Document layout analysis data:
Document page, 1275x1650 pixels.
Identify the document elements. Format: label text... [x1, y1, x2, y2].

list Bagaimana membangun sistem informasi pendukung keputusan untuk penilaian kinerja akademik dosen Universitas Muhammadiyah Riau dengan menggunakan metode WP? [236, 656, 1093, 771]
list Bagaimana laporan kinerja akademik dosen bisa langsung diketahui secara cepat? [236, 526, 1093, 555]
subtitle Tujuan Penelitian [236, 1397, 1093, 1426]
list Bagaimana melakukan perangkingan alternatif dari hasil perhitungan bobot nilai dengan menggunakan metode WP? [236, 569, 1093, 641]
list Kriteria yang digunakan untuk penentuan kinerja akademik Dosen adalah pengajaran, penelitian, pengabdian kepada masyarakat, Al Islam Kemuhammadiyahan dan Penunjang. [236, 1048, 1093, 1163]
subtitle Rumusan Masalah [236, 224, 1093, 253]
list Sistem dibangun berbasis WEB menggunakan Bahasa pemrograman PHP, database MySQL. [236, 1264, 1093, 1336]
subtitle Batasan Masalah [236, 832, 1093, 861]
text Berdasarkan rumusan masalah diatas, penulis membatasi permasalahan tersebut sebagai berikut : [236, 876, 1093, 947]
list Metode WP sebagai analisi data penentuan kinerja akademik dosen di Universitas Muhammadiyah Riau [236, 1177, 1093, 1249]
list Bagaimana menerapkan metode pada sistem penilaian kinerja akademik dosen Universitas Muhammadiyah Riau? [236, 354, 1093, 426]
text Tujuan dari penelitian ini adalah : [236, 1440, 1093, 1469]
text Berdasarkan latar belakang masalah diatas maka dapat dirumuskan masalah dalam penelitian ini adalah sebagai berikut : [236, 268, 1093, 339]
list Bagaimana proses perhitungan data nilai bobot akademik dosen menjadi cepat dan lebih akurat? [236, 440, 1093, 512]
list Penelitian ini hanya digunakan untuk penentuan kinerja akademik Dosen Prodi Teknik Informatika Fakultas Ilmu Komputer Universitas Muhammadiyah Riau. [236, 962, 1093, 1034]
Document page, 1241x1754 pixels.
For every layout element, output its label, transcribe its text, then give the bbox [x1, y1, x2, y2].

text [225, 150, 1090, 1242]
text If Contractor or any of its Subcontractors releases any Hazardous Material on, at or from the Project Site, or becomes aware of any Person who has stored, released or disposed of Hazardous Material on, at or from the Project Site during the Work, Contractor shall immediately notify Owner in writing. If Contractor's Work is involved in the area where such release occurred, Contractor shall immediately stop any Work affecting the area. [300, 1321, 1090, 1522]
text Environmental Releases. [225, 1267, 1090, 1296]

Directions: Whenever a line above includes "text", copy it in full.

Solution below:
Identify the document elements. Format: label text... [x1, y1, x2, y2].
text Berdasarkan rumusan masalah diatas, penulis membatasi permasalahan tersebut sebagai berikut : [236, 876, 1093, 947]
text Tujuan dari penelitian ini adalah : [236, 1440, 1093, 1469]
text Berdasarkan latar belakang masalah diatas maka dapat dirumuskan masalah dalam penelitian ini adalah sebagai berikut : [236, 268, 1093, 339]
For every layout element, output its label, transcribe its text, then give the bbox [x1, y1, x2, y2].
text [225, 150, 1090, 1242]
text If Contractor or any of its Subcontractors releases any Hazardous Material on, at or from the Project Site, or becomes aware of any Person who has stored, released or disposed of Hazardous Material on, at or from the Project Site during the Work, Contractor shall immediately notify Owner in writing. If Contractor's Work is involved in the area where such release occurred, Contractor shall immediately stop any Work affecting the area. [300, 1321, 1090, 1522]
text Environmental Releases. [225, 1267, 1090, 1296]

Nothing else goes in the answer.